**WORK ORDER**. Copy exactly the run of lines that begins at the line with "right front paw: (366, 279)" and ends at the final line of the entries.
### EXERCISE DATA
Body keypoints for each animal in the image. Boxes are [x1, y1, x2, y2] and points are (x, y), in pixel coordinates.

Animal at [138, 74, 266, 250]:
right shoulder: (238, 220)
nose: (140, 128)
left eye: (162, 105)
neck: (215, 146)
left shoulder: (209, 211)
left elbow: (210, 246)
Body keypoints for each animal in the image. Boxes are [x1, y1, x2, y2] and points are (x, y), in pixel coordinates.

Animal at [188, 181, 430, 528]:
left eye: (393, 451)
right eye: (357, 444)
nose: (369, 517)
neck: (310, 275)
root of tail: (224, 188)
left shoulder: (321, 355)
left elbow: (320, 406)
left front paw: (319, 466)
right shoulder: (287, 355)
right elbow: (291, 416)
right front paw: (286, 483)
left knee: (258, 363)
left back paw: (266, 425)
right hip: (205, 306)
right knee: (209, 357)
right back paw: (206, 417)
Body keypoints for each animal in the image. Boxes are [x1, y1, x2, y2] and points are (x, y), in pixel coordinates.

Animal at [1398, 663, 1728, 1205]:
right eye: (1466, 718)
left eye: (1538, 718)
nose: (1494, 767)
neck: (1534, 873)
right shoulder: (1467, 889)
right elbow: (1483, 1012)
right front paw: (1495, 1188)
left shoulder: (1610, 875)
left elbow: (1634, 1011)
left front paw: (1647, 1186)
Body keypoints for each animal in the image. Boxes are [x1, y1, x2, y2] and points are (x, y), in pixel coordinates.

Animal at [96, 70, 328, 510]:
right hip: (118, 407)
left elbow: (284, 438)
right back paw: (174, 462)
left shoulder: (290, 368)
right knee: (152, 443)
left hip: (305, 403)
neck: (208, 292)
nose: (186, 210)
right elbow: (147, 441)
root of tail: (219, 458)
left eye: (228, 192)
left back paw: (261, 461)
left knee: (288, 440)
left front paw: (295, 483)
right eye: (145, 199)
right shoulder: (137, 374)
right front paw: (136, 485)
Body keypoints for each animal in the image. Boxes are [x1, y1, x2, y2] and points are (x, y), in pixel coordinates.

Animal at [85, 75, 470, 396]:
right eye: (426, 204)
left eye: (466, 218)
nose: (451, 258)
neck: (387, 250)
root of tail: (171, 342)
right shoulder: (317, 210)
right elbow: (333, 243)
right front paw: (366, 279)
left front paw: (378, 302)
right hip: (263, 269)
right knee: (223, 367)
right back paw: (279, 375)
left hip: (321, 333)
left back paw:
######
**REPLY TO THE EXERCISE**.
right front paw: (366, 279)
left front paw: (378, 302)
right hip: (263, 269)
right knee: (223, 367)
right back paw: (279, 375)
left hip: (321, 333)
left back paw:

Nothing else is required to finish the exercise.